ABOUT THIS EXERCISE:
For the entries that follow, say how many lines hold the string "ObjectMeta", with nothing else in the reply.
──────────────────────────────
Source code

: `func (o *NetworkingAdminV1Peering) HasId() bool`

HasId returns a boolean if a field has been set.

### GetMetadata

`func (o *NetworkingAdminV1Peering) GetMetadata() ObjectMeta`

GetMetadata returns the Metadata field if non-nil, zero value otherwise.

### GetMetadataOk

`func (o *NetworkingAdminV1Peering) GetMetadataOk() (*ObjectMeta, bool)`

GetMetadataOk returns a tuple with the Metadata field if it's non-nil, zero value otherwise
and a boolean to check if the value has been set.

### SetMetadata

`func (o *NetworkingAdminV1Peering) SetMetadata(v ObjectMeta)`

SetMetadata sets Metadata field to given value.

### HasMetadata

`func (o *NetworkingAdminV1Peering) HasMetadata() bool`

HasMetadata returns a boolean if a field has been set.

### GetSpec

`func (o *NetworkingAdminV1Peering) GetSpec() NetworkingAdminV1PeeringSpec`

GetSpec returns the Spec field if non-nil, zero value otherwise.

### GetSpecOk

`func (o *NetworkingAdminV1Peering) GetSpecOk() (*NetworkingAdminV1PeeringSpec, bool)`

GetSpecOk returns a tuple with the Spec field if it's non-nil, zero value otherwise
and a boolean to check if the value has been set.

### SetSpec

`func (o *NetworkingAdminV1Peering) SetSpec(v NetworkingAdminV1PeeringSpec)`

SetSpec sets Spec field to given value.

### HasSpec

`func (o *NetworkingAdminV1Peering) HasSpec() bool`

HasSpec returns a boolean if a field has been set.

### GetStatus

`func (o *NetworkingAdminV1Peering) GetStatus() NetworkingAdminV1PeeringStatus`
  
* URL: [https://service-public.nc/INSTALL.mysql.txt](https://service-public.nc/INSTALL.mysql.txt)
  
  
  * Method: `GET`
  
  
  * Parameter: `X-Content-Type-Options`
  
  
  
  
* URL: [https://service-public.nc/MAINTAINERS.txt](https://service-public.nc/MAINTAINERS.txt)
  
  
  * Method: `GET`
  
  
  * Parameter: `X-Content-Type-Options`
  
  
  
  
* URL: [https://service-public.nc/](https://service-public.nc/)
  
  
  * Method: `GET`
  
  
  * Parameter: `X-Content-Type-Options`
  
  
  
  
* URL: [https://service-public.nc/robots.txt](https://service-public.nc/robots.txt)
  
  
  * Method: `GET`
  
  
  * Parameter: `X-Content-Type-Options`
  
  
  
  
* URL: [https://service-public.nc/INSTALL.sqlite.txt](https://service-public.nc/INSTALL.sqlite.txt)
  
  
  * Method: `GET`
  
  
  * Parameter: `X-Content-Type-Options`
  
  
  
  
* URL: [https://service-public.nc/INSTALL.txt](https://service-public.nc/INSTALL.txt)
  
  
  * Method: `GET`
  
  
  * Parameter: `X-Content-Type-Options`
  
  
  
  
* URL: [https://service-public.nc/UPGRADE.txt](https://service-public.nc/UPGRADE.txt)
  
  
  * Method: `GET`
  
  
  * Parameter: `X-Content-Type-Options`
──────────────────────────────
RESULT OF THE EXERCISE:
3